**What is required**
For this exercise, transcribe all of the records exactly as given.

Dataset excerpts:

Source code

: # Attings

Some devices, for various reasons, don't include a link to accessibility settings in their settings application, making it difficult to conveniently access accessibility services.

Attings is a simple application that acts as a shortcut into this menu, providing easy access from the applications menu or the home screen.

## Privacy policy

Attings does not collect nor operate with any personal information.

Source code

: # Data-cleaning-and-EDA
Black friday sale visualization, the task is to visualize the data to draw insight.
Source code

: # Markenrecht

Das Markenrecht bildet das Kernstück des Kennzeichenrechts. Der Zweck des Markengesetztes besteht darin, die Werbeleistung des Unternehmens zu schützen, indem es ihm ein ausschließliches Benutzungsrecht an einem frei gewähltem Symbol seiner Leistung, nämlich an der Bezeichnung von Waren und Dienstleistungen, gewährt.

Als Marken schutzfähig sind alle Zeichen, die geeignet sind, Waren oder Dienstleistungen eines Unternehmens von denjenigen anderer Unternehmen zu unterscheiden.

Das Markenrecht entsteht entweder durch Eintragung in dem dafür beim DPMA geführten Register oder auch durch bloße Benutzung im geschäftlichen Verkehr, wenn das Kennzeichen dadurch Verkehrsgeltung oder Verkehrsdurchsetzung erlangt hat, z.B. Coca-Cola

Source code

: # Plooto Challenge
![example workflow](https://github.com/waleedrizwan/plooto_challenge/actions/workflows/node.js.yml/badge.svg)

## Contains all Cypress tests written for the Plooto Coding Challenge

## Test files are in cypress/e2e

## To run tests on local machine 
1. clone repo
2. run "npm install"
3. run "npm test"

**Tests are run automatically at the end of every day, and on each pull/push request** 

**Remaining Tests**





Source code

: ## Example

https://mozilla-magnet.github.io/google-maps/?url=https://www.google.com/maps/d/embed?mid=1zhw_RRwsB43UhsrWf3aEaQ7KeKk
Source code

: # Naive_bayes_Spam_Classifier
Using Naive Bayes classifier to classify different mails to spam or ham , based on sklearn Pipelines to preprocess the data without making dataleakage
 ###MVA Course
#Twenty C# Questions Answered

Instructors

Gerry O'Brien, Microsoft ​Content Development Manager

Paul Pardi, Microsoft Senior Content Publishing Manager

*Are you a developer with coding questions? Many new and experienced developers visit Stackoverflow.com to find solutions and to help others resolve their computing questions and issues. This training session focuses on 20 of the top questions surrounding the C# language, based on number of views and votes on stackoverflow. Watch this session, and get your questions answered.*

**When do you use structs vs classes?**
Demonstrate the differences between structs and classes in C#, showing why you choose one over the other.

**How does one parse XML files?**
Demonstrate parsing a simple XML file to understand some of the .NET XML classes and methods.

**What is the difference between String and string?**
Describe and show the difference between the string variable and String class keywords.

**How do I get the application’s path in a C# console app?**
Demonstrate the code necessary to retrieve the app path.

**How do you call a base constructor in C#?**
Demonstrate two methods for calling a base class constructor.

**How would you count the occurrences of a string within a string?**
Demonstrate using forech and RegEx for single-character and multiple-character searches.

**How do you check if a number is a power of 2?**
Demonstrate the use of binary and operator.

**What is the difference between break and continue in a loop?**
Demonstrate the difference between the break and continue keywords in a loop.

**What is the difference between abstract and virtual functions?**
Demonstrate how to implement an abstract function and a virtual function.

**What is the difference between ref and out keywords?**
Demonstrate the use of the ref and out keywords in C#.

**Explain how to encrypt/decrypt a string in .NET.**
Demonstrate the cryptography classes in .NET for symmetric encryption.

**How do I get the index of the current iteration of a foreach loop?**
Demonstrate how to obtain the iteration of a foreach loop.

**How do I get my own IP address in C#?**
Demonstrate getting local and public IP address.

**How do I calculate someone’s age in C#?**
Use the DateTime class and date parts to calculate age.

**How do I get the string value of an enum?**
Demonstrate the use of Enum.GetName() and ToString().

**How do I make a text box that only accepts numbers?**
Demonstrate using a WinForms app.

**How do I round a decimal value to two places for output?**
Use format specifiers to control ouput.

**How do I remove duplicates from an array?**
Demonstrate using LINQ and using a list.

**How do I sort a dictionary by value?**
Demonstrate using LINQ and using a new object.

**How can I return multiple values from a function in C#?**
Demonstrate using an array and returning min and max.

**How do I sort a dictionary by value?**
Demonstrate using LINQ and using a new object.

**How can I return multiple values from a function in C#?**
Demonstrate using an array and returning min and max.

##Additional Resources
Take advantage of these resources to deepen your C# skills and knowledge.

**Expected answer**
Source code

: # Attings

Some devices, for various reasons, don't include a link to accessibility settings in their settings application, making it difficult to conveniently access accessibility services.

Attings is a simple application that acts as a shortcut into this menu, providing easy access from the applications menu or the home screen.

## Privacy policy

Attings does not collect nor operate with any personal information.

Source code

: # Data-cleaning-and-EDA
Black friday sale visualization, the task is to visualize the data to draw insight.
Source code

: # Markenrecht

Das Markenrecht bildet das Kernstück des Kennzeichenrechts. Der Zweck des Markengesetztes besteht darin, die Werbeleistung des Unternehmens zu schützen, indem es ihm ein ausschließliches Benutzungsrecht an einem frei gewähltem Symbol seiner Leistung, nämlich an der Bezeichnung von Waren und Dienstleistungen, gewährt.

Als Marken schutzfähig sind alle Zeichen, die geeignet sind, Waren oder Dienstleistungen eines Unternehmens von denjenigen anderer Unternehmen zu unterscheiden.

Das Markenrecht entsteht entweder durch Eintragung in dem dafür beim DPMA geführten Register oder auch durch bloße Benutzung im geschäftlichen Verkehr, wenn das Kennzeichen dadurch Verkehrsgeltung oder Verkehrsdurchsetzung erlangt hat, z.B. Coca-Cola

Source code

: # Plooto Challenge
![example workflow](https://github.com/waleedrizwan/plooto_challenge/actions/workflows/node.js.yml/badge.svg)

## Contains all Cypress tests written for the Plooto Coding Challenge

## Test files are in cypress/e2e

## To run tests on local machine 
1. clone repo
2. run "npm install"
3. run "npm test"

**Tests are run automatically at the end of every day, and on each pull/push request** 

**Remaining Tests**





Source code

: ## Example

https://mozilla-magnet.github.io/google-maps/?url=https://www.google.com/maps/d/embed?mid=1zhw_RRwsB43UhsrWf3aEaQ7KeKk
Source code

: # Naive_bayes_Spam_Classifier
Using Naive Bayes classifier to classify different mails to spam or ham , based on sklearn Pipelines to preprocess the data without making dataleakage
 ###MVA Course
#Twenty C# Questions Answered

Instructors

Gerry O'Brien, Microsoft ​Content Development Manager

Paul Pardi, Microsoft Senior Content Publishing Manager

*Are you a developer with coding questions? Many new and experienced developers visit Stackoverflow.com to find solutions and to help others resolve their computing questions and issues. This training session focuses on 20 of the top questions surrounding the C# language, based on number of views and votes on stackoverflow. Watch this session, and get your questions answered.*

**When do you use structs vs classes?**
Demonstrate the differences between structs and classes in C#, showing why you choose one over the other.

**How does one parse XML files?**
Demonstrate parsing a simple XML file to understand some of the .NET XML classes and methods.

**What is the difference between String and string?**
Describe and show the difference between the string variable and String class keywords.

**How do I get the application’s path in a C# console app?**
Demonstrate the code necessary to retrieve the app path.

**How do you call a base constructor in C#?**
Demonstrate two methods for calling a base class constructor.

**How would you count the occurrences of a string within a string?**
Demonstrate using forech and RegEx for single-character and multiple-character searches.

**How do you check if a number is a power of 2?**
Demonstrate the use of binary and operator.

**What is the difference between break and continue in a loop?**
Demonstrate the difference between the break and continue keywords in a loop.

**What is the difference between abstract and virtual functions?**
Demonstrate how to implement an abstract function and a virtual function.

**What is the difference between ref and out keywords?**
Demonstrate the use of the ref and out keywords in C#.

**Explain how to encrypt/decrypt a string in .NET.**
Demonstrate the cryptography classes in .NET for symmetric encryption.

**How do I get the index of the current iteration of a foreach loop?**
Demonstrate how to obtain the iteration of a foreach loop.

**How do I get my own IP address in C#?**
Demonstrate getting local and public IP address.

**How do I calculate someone’s age in C#?**
Use the DateTime class and date parts to calculate age.

**How do I get the string value of an enum?**
Demonstrate the use of Enum.GetName() and ToString().

**How do I make a text box that only accepts numbers?**
Demonstrate using a WinForms app.

**How do I round a decimal value to two places for output?**
Use format specifiers to control ouput.

**How do I remove duplicates from an array?**
Demonstrate using LINQ and using a list.

**How do I sort a dictionary by value?**
Demonstrate using LINQ and using a new object.

**How can I return multiple values from a function in C#?**
Demonstrate using an array and returning min and max.

**How do I sort a dictionary by value?**
Demonstrate using LINQ and using a new object.

**How can I return multiple values from a function in C#?**
Demonstrate using an array and returning min and max.

##Additional Resources
Take advantage of these resources to deepen your C# skills and knowledge.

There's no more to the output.